Writing dedup-safe scanners

Two rules:

  1. Never invent a new key for the same underlying problem. A scanner that emits key="cert-app.client.fr-2026-08-25" (with a date) will produce a new finding row every scan and drown the operator. Use a stable identifier: key="cert:app.client.fr:/etc/letsencrypt/live/app.client.fr/fullchain.pem".
  2. Don't include free-form messages in key. Phrasing changes, the key shouldn't. Anything dynamic (the actual days-until-expiry, current usage percent) goes in message and metadata, not in key.

The unique index does the heavy lifting; the upsert does the right thing as long as the key is stable.

Querying

-- Findings per node, grouped by severity
SELECT node_id, severity, count(*)
FROM "Finding"
WHERE status = 'OPEN'
GROUP BY node_id, severity
ORDER BY node_id;

-- Health bucket for one node
SELECT
  CASE
    WHEN sum(CASE WHEN severity='CRITICAL' THEN 1 ELSE 0 END) > 0 THEN 'At risk'
    WHEN sum(CASE WHEN severity='WARN'     THEN 1 ELSE 0 END) > 0 THEN 'Attention'
    ELSE 'Healthy'
  END
FROM "Finding"
WHERE node_id = 'prod-eu-1' AND status = 'OPEN';

-- "How did this finding get resolved?"
SELECT f.id, f.title, f.resolved_at, j.preset_name, j.status
FROM "Finding" f
LEFT JOIN "Job" j ON j.id = f.resolved_by_job_id
WHERE f.id = 'cmp...';

What this is NOT

  • An alerting system.

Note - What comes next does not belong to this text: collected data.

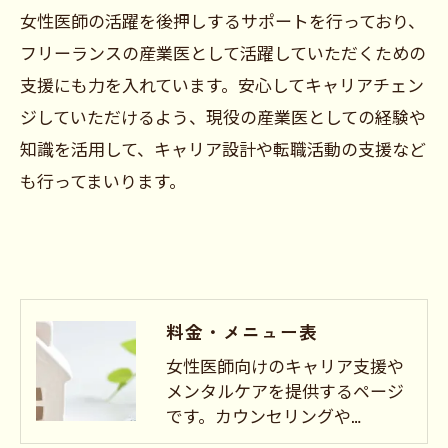
女性医師の活躍を後押しするサポートを行っており、
フリーランスの産業医として活躍していただくための
支援にも力を入れています。安心してキャリアチェン
ジしていただけるよう、現役の産業医としての経験や
知識を活用して、キャリア設計や転職活動の支援など
も行ってまいります。
料金・メニュー表
女性医師向けのキャリア支援や
メンタルケアを提供するページ
です。カウンセリングや…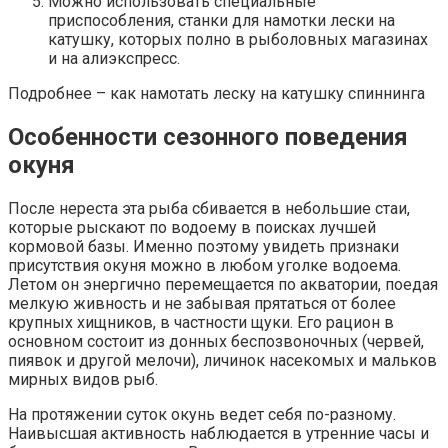
Можно использовать специальные
приспособления, станки для намотки лески на
катушку, которых полно в рыболовных магазинах
и на алиэкспресс.
Подробнее – как намотать леску на катушку спиннинга
Особенности сезонного поведения
окуня
После нереста эта рыба сбивается в небольшие стаи,
которые рыскают по водоему в поисках лучшей
кормовой базы. Именно поэтому увидеть признаки
присутствия окуня можно в любом уголке водоема.
Летом он энергично перемещается по акватории, поедая
мелкую живность и не забывая прятаться от более
крупных хищников, в частности щуки. Его рацион в
основном состоит из донных беспозвоночных (червей,
пиявок и другой мелочи), личинок насекомых и мальков
мирных видов рыб.
На протяжении суток окунь ведет себя по-разному.
Наивысшая активность наблюдается в утренние часы и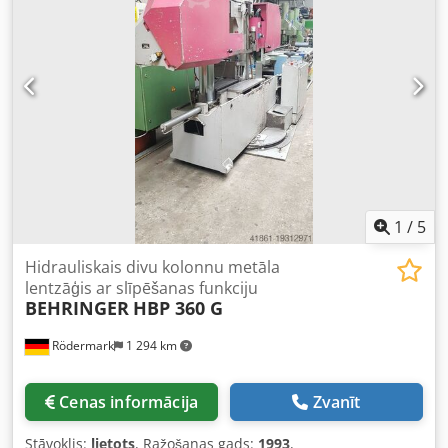
Slīpgriezumi līdz 60° pa kreisi - Piemērots sausai un slapjai
griešanai - Dzesēšanas šķidruma sistēma - Mašīnas
pamatne
1
/
5
Hidrauliskais divu kolonnu metāla
lentzāģis ar slīpēšanas funkciju
BEHRINGER
HBP 360 G
Rödermark
1 294 km
Cenas informācija
Zvanīt
Stāvoklis:
lietots
, Ražošanas gads:
1993
,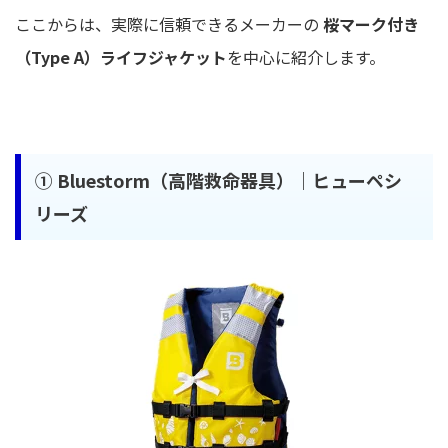
ここからは、実際に信頼できるメーカーの
桜マーク付き
（Type A）ライフジャケット
を中心に紹介します。
①
Bluestorm（高階救命器具）｜ヒューペシ
リーズ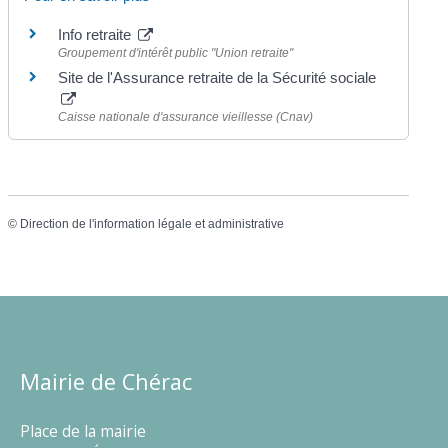
Info retraite
Groupement d'intérêt public "Union retraite"
Site de l'Assurance retraite de la Sécurité sociale
Caisse nationale d'assurance vieillesse (Cnav)
©
Direction de l'information légale et administrative
Mairie de Chérac
Place de la mairie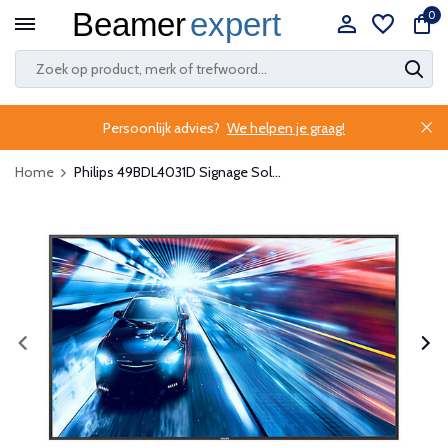
0
Persoonlijk advies?
We helpen je graag!
Home
Philips 49BDL4031D Signage Sol...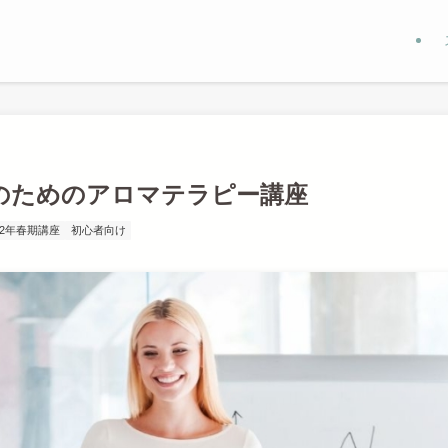
性のためのアロマテラピー講座
22年春期講座
初心者向け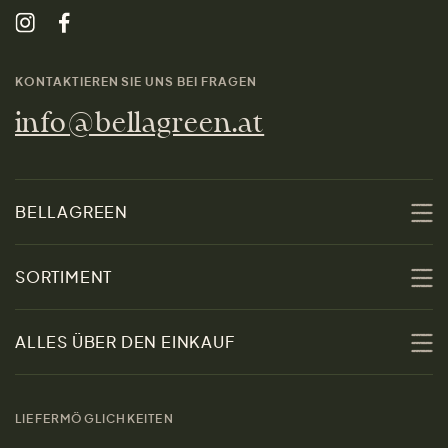
KONTAKTIEREN SIE UNS BEI FRAGEN
info@bellagreen.at
BELLAGREEN
Über uns
SORTIMENT
Nachhaltigkeit
Sale
ALLES ÜBER DEN EINKAUF
Materialien
Damen
Größenratgeber
Kontakt
LIEFERMÖGLICHKEITEN
Herren
Rücksendung der Ware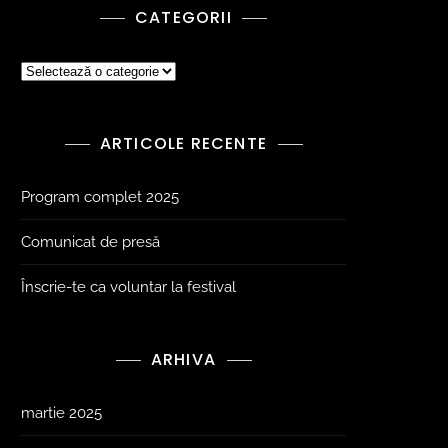
CATEGORII
ARTICOLE RECENTE
Program complet 2025
Comunicat de presă
Înscrie-te ca voluntar la festival
ARHIVA
martie 2025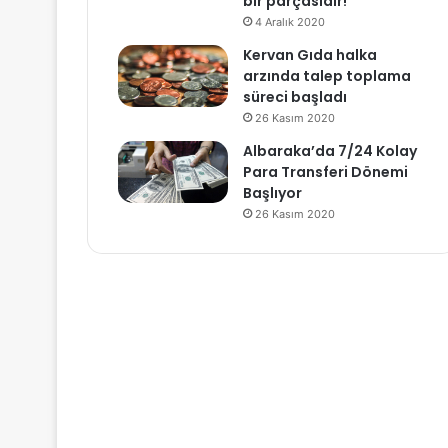
bir parçasıdır!
4 Aralık 2020
Kervan Gıda halka
arzında talep toplama
süreci başladı
26 Kasım 2020
Albaraka’da 7/24 Kolay
Para Transferi Dönemi
Başlıyor
26 Kasım 2020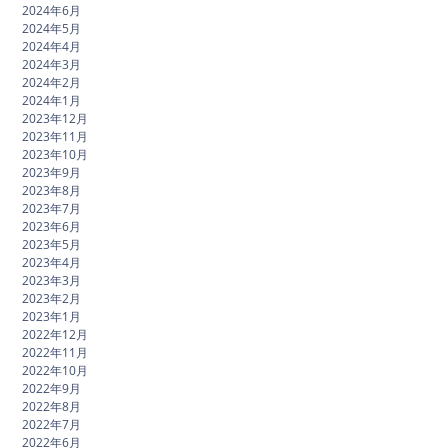
2024年6月
2024年5月
2024年4月
2024年3月
2024年2月
2024年1月
2023年12月
2023年11月
2023年10月
2023年9月
2023年8月
2023年7月
2023年6月
2023年5月
2023年4月
2023年3月
2023年2月
2023年1月
2022年12月
2022年11月
2022年10月
2022年9月
2022年8月
2022年7月
2022年6月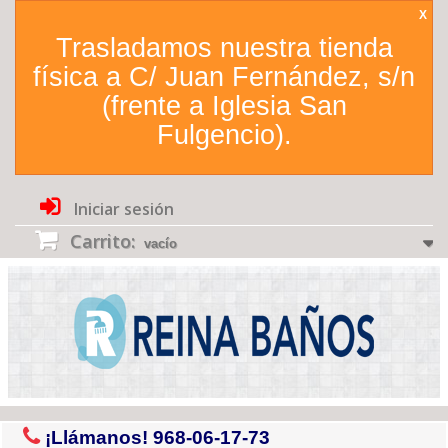
X
Trasladamos nuestra tienda
física a C/ Juan Fernández, s/n
(frente a Iglesia San
Fulgencio).
Iniciar sesión
Carrito:
vacío
¡Llámanos!
968-06-17-73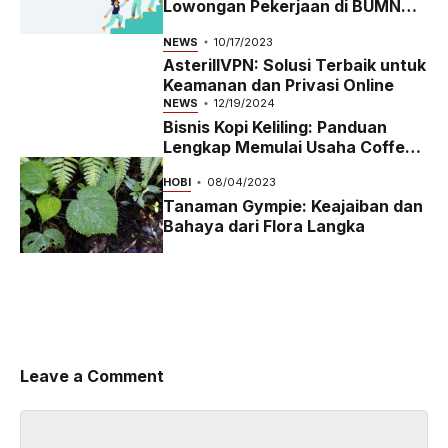
Lowongan Pekerjaan di BUMN
2023
NEWS
10/17/2023
AsterillVPN: Solusi Terbaik untuk
Keamanan dan Privasi Online
NEWS
12/19/2024
Bisnis Kopi Keliling: Panduan
Lengkap Memulai Usaha Coffee
Bike yang Menguntungkan di
HOBI
08/04/2023
2024
Tanaman Gympie: Keajaiban dan
Bahaya dari Flora Langka
Leave a Comment
Comment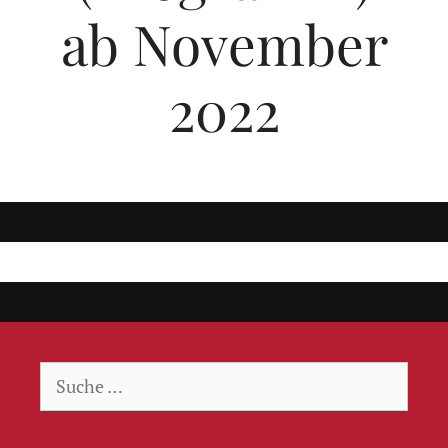
ab November
2022
Suche
nach: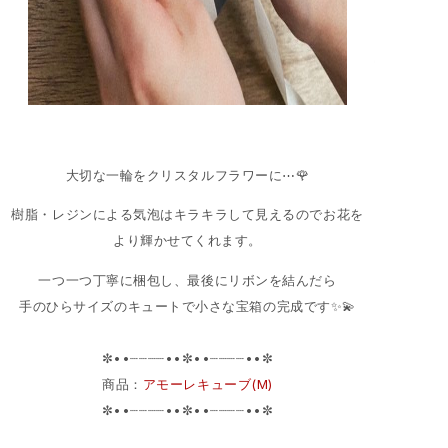
大切な一輪をクリスタルフラワーに⋯🌹
樹脂・レジンによる気泡はキラキラして見えるのでお花を
より輝かせてくれます。
一つ一つ丁寧に梱包し、最後にリボンを結んだら
手のひらサイズのキュートで小さな宝箱の完成です✨💫
✼••┈┈┈┈••✼••┈┈┈┈••✼
商品：
アモーレキューブ(M)
✼••┈┈┈┈••✼••┈┈┈┈••✼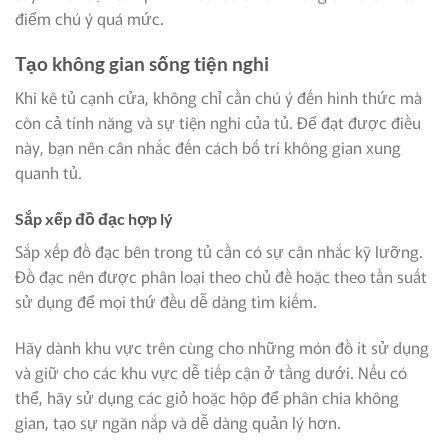
điểm chú ý quá mức.
Tạo không gian sống tiện nghi
Khi kê tủ cạnh cửa, không chỉ cần chú ý đến hình thức mà
còn cả tính năng và sự tiện nghi của tủ. Để đạt được điều
này, bạn nên cân nhắc đến cách bố trí không gian xung
quanh tủ.
Sắp xếp đồ đạc hợp lý
Sắp xếp đồ đạc bên trong tủ cần có sự cân nhắc kỹ lưỡng.
Đồ đạc nên được phân loại theo chủ đề hoặc theo tần suất
sử dụng để mọi thứ đều dễ dàng tìm kiếm.
Hãy dành khu vực trên cùng cho những món đồ ít sử dụng
và giữ cho các khu vực dễ tiếp cận ở tầng dưới. Nếu có
thể, hãy sử dụng các giỏ hoặc hộp để phân chia không
gian, tạo sự ngăn nắp và dễ dàng quản lý hơn.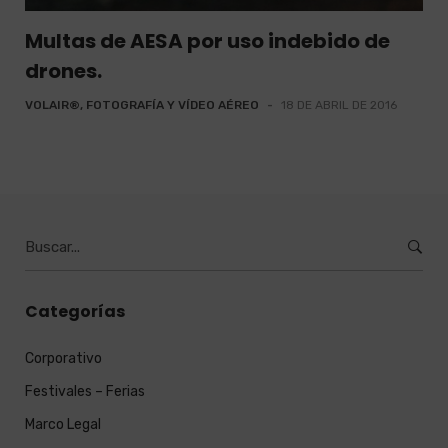
Multas de AESA por uso indebido de
drones.
VOLAIR®, FOTOGRAFÍA Y VÍDEO AÉREO
-
18 DE ABRIL DE 2016
Burcar
por:
Categorías
Corporativo
Festivales – Ferias
Marco Legal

Findings are facts about the present state of a node. Alerts (with rules, channels, dedup windows, escalation policies) are a separate layer — Phase 5 territory.
  • A monitoring buffer. Heartbeats and per-minute metrics live in Heartbeat. Findings only get created when something crosses a threshold OR is structurally wrong (no backup on a DB container).
  • A graph database. relatedEntities is a flat array of kind:identifier strings. The "click around the graph" UX is a Phase 4.5 feature once we have enough scanners to make it interesting.